Permission considerations for headless content

With a headless implementation, there are several areas of security and permissions that should be addressed. Permissions and personas can broadly be considered based on the AEM environment Author or Publish. Each environment contains different personas and with different needs.

Author Service Considerations

The Author service is where internal users create, manage, and publish content. Permissions revolve around the different personas who manage content.

Manage permissions at the Group level

As a best practice, permissions should be set on Groups in AEM. Also known as local groups, these groups can be managed within the AEM author environment.

The easiest way to manage group membership is to use Adobe Identity Management System (IMS) groups and assign IMS groups to local AEM groups.

Admin console permission flow

At a high level, the process is:

  1. Add IMS Users to a new or existing IMS User group using the Admin Console
  2. IMS Groups are synced with AEM when users login.
  3. Assign IMS groups to AEM Groups.
  4. Set permissions on AEM Groups.
  5. When users log in to AEM and are authenticated via IMS, they inherit the permissions of the AEM group.
A detailed video walkthrough of managing IMS and AEM users and groups can be found here.

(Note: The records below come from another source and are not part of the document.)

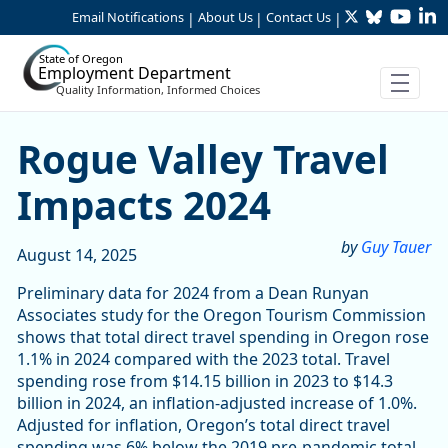
Twitter
Bluesky
YouTu
Li
Skip to Main Content
Email Notifications
About Us
Contact Us
|
|
|
State of Oregon
Employment Department
Quality Information, Informed Choices
Rogue Valley Travel Impact
Rogue Valley Travel
Impacts 2024
by
Guy Tauer
August 14, 2025
Preliminary data for 2024 from a Dean Runyan
Associates study for the Oregon Tourism Commission
shows that total direct travel spending in Oregon rose
1.1% in 2024 compared with the 2023 total. Travel
spending rose from $14.15 billion in 2023 to $14.3
billion in 2024, an inflation-adjusted increase of 1.0%.
Adjusted for inflation, Oregon’s total direct travel
spending was 6% below the 2019 pre-pandemic total.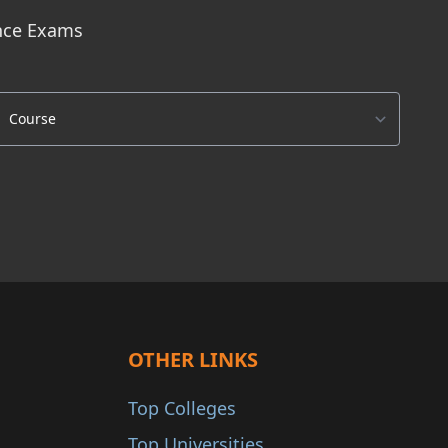
ance Exams
OTHER LINKS
Top Colleges
Top Universities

To manage groups in AEM, navigate to Tools > Security > Groups.

To manage permissions of groups in AEM, navigate to Tools > Security > Permissions.

DAM Users

“DAM”, in this context, stands for Digital Asset Management. The DAM Users is an out of the box group in AEM that can be used for “everyday” users that manage digital assets and Content Fragments. This group provides permissions to view, add, update, delete, and publish Content Fragments and all other files in AEM Assets.

If using IMS for group membership, add the appropriate IMS Groups as members of the DAM Users group. Members of the IMS group inherit the permissions of the DAM Users group when logging into the AEM environment.

Customizing DAM Users Group

It is best not to modify permissions of an out of the box group directly. Instead, you can also create your own group(s) modeled after the DAM Users group permissions and further restrict access to different folders within AEM Assets.

For more granular permissions use the Permissions console in AEM and update the path from /content/dam to a more specific path, that is, /content/dam/mycontentfragments.

It may be desirable to give this group of users permissions to create and edit content fragments but not delete. To review and assign permissions for edit, but not delete see Content Fragments - Delete Considerations.

Model editors

The ability to modify Content Fragment Models should be left to administrators or a small group of users with elevated permissions. Modifying the Content Fragment Model has many downstream effects.

Modifications to Content Fragment Models alter the underlying GraphQL API that headless applications rely on.

If you want you to create a group that manages Content Fragment Models but not full administrator access, you can create a group with the following access control entries:

rep:write, crx:replicate

Publish Service Permissions

The Publish service is considered the “live” environment and is typically what GraphQL API consumers interact with. Content, after being edited and approved on the Author service, is published to the Publish service. The headless application then consumes the approved content from the Publish service via GraphQL APIs.

By default content exposed via AEM Publish service’s GraphQL endpoints are accessible to everyone, including unauthenticated users.

Content permissions

Content exposed via AEM’s GraphQL APIs can be restricted using Closed User Groups (CUGs) set on assets folders, which specify which AEM User Groups (and their members) can access the contents of the Assets folders.

Assets CUGs work by:

  • First, denying all access to the folder and subfolders
  • Then, allowing read access to the folder and subfolders for all AEM User Groups that are listed in the CUGs’ list

CUGs can be set up on asset folders containing content exposed via GraphQL APIs. Access to assets folders on AEM Publish should be controlled via User Groups, rather than user directly. Create (or reuse) an AEM User Group that grants access to assets folders containing content exposed by GraphQL APIs.

Select the authentication scheme publish-permissions-users

The AEM Headless SDK supports two types of authentication:

Access the GraphQL API

HTTP requests providing the appropriate authentication credentials to the AEM Publish service’s GraphQL API endpoints include content the credentials are authorized to read, and anonymously accessible content. Other consumers of the GraphQL API cannot read the content in the CUGs-protected folders.